Every entry that follows should be reproduced exactly.

(Data extract Opens)

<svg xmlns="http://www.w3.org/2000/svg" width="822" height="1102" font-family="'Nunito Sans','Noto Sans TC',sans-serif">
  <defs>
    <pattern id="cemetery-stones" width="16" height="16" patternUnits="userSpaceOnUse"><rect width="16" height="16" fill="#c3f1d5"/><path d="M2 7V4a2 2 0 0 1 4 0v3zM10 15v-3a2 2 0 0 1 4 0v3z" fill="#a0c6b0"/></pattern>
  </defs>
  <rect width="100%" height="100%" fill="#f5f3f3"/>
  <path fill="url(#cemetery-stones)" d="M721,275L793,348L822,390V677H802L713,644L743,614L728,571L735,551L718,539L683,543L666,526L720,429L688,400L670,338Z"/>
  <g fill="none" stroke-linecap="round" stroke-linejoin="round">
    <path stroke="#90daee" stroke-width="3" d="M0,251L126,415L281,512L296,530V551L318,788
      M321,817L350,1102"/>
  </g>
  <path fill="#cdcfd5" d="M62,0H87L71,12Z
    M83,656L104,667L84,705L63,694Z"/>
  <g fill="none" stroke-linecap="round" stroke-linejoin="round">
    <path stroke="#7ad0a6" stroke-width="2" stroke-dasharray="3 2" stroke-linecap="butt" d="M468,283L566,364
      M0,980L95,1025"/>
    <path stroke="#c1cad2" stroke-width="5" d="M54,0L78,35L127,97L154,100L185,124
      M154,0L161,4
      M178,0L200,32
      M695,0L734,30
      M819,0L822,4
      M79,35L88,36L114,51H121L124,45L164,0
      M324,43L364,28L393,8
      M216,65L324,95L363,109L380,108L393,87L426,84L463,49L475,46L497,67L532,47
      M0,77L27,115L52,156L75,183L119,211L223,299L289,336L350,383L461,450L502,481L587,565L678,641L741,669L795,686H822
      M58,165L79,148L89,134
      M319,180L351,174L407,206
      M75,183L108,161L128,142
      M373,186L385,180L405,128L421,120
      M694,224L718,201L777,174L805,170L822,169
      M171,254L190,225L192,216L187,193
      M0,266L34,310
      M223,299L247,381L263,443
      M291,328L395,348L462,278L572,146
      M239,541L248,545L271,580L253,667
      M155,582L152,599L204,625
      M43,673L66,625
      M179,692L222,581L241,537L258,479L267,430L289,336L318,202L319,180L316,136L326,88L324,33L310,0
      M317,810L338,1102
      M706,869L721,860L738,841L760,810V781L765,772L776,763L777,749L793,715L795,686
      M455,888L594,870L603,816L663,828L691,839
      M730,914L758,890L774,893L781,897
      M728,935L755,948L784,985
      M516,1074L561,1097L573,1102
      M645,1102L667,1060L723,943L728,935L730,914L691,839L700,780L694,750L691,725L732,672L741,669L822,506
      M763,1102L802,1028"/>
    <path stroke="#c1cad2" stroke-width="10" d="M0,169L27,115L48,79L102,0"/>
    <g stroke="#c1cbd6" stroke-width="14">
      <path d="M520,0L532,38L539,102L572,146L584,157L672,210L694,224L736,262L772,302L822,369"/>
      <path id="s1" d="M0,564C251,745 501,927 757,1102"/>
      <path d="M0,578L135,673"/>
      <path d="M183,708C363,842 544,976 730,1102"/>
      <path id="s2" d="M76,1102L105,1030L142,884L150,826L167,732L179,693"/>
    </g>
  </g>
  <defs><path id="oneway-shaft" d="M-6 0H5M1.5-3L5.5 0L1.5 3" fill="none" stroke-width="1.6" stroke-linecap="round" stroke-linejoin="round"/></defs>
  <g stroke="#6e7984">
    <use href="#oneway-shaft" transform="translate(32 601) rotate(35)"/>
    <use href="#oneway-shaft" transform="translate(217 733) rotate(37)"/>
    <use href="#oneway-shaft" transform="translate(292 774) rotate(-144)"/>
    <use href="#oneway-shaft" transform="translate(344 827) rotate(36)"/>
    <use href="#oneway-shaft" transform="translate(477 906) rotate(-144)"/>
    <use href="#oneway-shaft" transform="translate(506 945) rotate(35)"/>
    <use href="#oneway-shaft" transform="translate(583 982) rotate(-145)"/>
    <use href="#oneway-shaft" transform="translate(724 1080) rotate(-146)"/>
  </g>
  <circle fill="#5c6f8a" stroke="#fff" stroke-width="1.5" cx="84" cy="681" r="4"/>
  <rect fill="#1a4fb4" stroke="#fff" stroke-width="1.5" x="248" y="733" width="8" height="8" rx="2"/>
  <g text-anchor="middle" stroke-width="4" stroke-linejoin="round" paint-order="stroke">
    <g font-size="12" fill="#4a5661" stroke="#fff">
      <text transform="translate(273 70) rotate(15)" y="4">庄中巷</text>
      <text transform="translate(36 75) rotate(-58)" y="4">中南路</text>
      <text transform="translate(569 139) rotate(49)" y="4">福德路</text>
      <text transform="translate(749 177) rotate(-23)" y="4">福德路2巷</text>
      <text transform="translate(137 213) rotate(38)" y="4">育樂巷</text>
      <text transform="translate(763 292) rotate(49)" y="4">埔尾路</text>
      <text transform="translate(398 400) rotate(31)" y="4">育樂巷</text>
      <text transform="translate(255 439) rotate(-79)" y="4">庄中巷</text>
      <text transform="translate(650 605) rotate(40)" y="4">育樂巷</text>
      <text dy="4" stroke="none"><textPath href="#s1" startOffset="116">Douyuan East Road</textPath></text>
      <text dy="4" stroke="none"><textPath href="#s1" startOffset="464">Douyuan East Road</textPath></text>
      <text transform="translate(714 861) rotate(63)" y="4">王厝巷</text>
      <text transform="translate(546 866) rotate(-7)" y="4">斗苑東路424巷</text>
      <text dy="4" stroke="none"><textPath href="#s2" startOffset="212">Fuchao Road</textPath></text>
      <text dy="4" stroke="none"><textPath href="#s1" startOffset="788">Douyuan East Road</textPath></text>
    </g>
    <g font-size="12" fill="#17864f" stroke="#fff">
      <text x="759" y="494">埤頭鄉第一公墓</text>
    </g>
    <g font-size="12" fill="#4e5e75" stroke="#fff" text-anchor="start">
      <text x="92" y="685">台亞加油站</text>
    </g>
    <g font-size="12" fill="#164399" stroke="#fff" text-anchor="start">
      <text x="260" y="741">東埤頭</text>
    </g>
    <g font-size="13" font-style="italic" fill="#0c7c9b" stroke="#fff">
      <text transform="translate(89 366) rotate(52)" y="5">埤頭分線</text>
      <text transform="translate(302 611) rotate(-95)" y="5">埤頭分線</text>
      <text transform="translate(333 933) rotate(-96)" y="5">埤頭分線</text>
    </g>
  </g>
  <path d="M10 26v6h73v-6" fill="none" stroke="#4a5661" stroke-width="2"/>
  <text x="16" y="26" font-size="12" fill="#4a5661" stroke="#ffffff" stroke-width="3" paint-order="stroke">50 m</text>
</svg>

(Data extract Closes)

Answer box
<svg xmlns="http://www.w3.org/2000/svg" width="822" height="1102" font-family="'Nunito Sans','Noto Sans TC',sans-serif">
  <defs>
    <pattern id="cemetery-stones" width="16" height="16" patternUnits="userSpaceOnUse"><rect width="16" height="16" fill="#c3f1d5"/><path d="M2 7V4a2 2 0 0 1 4 0v3zM10 15v-3a2 2 0 0 1 4 0v3z" fill="#a0c6b0"/></pattern>
  </defs>
  <rect width="100%" height="100%" fill="#f5f3f3"/>
  <path fill="url(#cemetery-stones)" d="M721,275L793,348L822,390V677H802L713,644L743,614L728,571L735,551L718,539L683,543L666,526L720,429L688,400L670,338Z"/>
  <g fill="none" stroke-linecap="round" stroke-linejoin="round">
    <path stroke="#90daee" stroke-width="3" d="M0,251L126,415L281,512L296,530V551L318,788
      M321,817L350,1102"/>
  </g>
  <path fill="#cdcfd5" d="M62,0H87L71,12Z
    M83,656L104,667L84,705L63,694Z"/>
  <g fill="none" stroke-linecap="round" stroke-linejoin="round">
    <path stroke="#7ad0a6" stroke-width="2" stroke-dasharray="3 2" stroke-linecap="butt" d="M468,283L566,364
      M0,980L95,1025"/>
    <path stroke="#c1cad2" stroke-width="5" d="M54,0L78,35L127,97L154,100L185,124
      M154,0L161,4
      M178,0L200,32
      M695,0L734,30
      M819,0L822,4
      M79,35L88,36L114,51H121L124,45L164,0
      M324,43L364,28L393,8
      M216,65L324,95L363,109L380,108L393,87L426,84L463,49L475,46L497,67L532,47
      M0,77L27,115L52,156L75,183L119,211L223,299L289,336L350,383L461,450L502,481L587,565L678,641L741,669L795,686H822
      M58,165L79,148L89,134
      M319,180L351,174L407,206
      M75,183L108,161L128,142
      M373,186L385,180L405,128L421,120
      M694,224L718,201L777,174L805,170L822,169
      M171,254L190,225L192,216L187,193
      M0,266L34,310
      M223,299L247,381L263,443
      M291,328L395,348L462,278L572,146
      M239,541L248,545L271,580L253,667
      M155,582L152,599L204,625
      M43,673L66,625
      M179,692L222,581L241,537L258,479L267,430L289,336L318,202L319,180L316,136L326,88L324,33L310,0
      M317,810L338,1102
      M706,869L721,860L738,841L760,810V781L765,772L776,763L777,749L793,715L795,686
      M455,888L594,870L603,816L663,828L691,839
      M730,914L758,890L774,893L781,897
      M728,935L755,948L784,985
      M516,1074L561,1097L573,1102
      M645,1102L667,1060L723,943L728,935L730,914L691,839L700,780L694,750L691,725L732,672L741,669L822,506
      M763,1102L802,1028"/>
    <path stroke="#c1cad2" stroke-width="10" d="M0,169L27,115L48,79L102,0"/>
    <g stroke="#c1cbd6" stroke-width="14">
      <path d="M520,0L532,38L539,102L572,146L584,157L672,210L694,224L736,262L772,302L822,369"/>
      <path id="s1" d="M0,564C251,745 501,927 757,1102"/>
      <path d="M0,578L135,673"/>
      <path d="M183,708C363,842 544,976 730,1102"/>
      <path id="s2" d="M76,1102L105,1030L142,884L150,826L167,732L179,693"/>
    </g>
  </g>
  <defs><path id="oneway-shaft" d="M-6 0H5M1.5-3L5.5 0L1.5 3" fill="none" stroke-width="1.6" stroke-linecap="round" stroke-linejoin="round"/></defs>
  <g stroke="#6e7984">
    <use href="#oneway-shaft" transform="translate(32 601) rotate(35)"/>
    <use href="#oneway-shaft" transform="translate(217 733) rotate(37)"/>
    <use href="#oneway-shaft" transform="translate(292 774) rotate(-144)"/>
    <use href="#oneway-shaft" transform="translate(344 827) rotate(36)"/>
    <use href="#oneway-shaft" transform="translate(477 906) rotate(-144)"/>
    <use href="#oneway-shaft" transform="translate(506 945) rotate(35)"/>
    <use href="#oneway-shaft" transform="translate(583 982) rotate(-145)"/>
    <use href="#oneway-shaft" transform="translate(724 1080) rotate(-146)"/>
  </g>
  <circle fill="#5c6f8a" stroke="#fff" stroke-width="1.5" cx="84" cy="681" r="4"/>
  <rect fill="#1a4fb4" stroke="#fff" stroke-width="1.5" x="248" y="733" width="8" height="8" rx="2"/>
  <g text-anchor="middle" stroke-width="4" stroke-linejoin="round" paint-order="stroke">
    <g font-size="12" fill="#4a5661" stroke="#fff">
      <text transform="translate(273 70) rotate(15)" y="4">庄中巷</text>
      <text transform="translate(36 75) rotate(-58)" y="4">中南路</text>
      <text transform="translate(569 139) rotate(49)" y="4">福德路</text>
      <text transform="translate(749 177) rotate(-23)" y="4">福德路2巷</text>
      <text transform="translate(137 213) rotate(38)" y="4">育樂巷</text>
      <text transform="translate(763 292) rotate(49)" y="4">埔尾路</text>
      <text transform="translate(398 400) rotate(31)" y="4">育樂巷</text>
      <text transform="translate(255 439) rotate(-79)" y="4">庄中巷</text>
      <text transform="translate(650 605) rotate(40)" y="4">育樂巷</text>
      <text dy="4" stroke="none"><textPath href="#s1" startOffset="116">Douyuan East Road</textPath></text>
      <text dy="4" stroke="none"><textPath href="#s1" startOffset="464">Douyuan East Road</textPath></text>
      <text transform="translate(714 861) rotate(63)" y="4">王厝巷</text>
      <text transform="translate(546 866) rotate(-7)" y="4">斗苑東路424巷</text>
      <text dy="4" stroke="none"><textPath href="#s2" startOffset="212">Fuchao Road</textPath></text>
      <text dy="4" stroke="none"><textPath href="#s1" startOffset="788">Douyuan East Road</textPath></text>
    </g>
    <g font-size="12" fill="#17864f" stroke="#fff">
      <text x="759" y="494">埤頭鄉第一公墓</text>
    </g>
    <g font-size="12" fill="#4e5e75" stroke="#fff" text-anchor="start">
      <text x="92" y="685">台亞加油站</text>
    </g>
    <g font-size="12" fill="#164399" stroke="#fff" text-anchor="start">
      <text x="260" y="741">東埤頭</text>
    </g>
    <g font-size="13" font-style="italic" fill="#0c7c9b" stroke="#fff">
      <text transform="translate(89 366) rotate(52)" y="5">埤頭分線</text>
      <text transform="translate(302 611) rotate(-95)" y="5">埤頭分線</text>
      <text transform="translate(333 933) rotate(-96)" y="5">埤頭分線</text>
    </g>
  </g>
  <path d="M10 26v6h73v-6" fill="none" stroke="#4a5661" stroke-width="2"/>
  <text x="16" y="26" font-size="12" fill="#4a5661" stroke="#ffffff" stroke-width="3" paint-order="stroke">50 m</text>
</svg>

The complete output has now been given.